[Work instructions]: Below are the entries; determine how many of their lines contain the string "click" and give that figure alone.

[Provided data]:
# # # # # # #

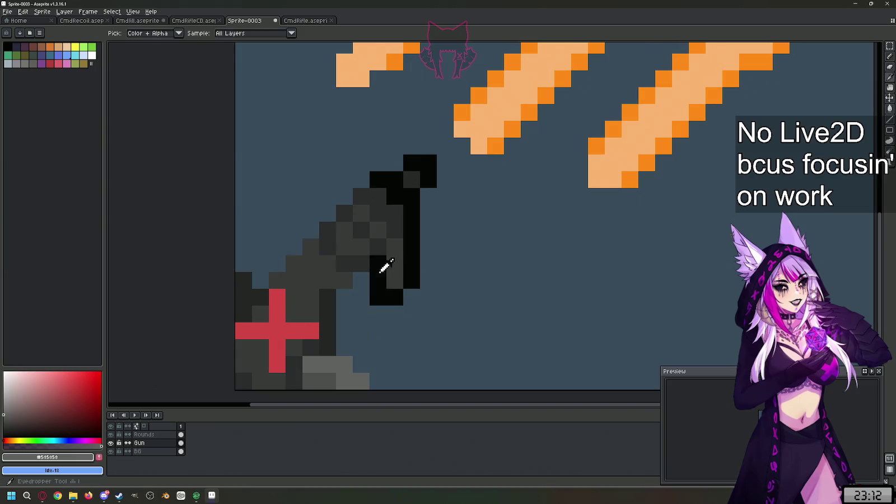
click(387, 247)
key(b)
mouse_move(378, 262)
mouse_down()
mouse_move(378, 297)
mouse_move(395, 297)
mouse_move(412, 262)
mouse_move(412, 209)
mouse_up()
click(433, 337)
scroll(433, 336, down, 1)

# # # # # # #

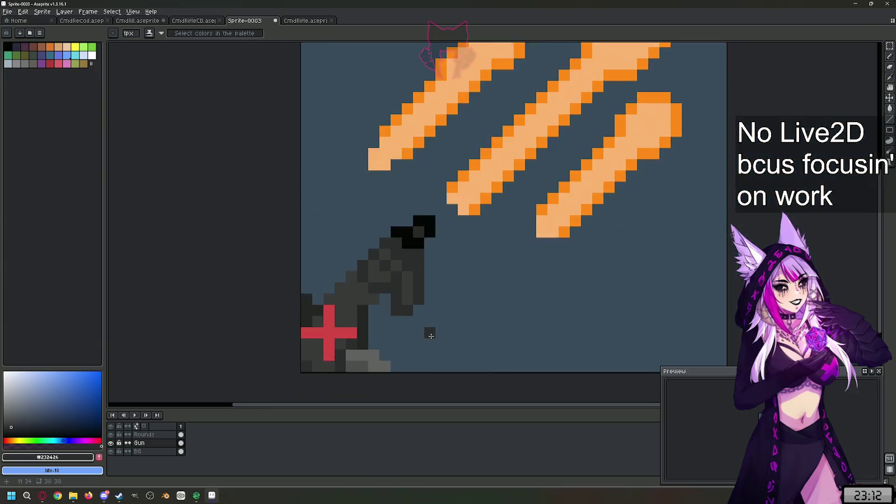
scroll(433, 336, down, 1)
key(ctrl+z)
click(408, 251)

# # # # # # #

[Written response]: 3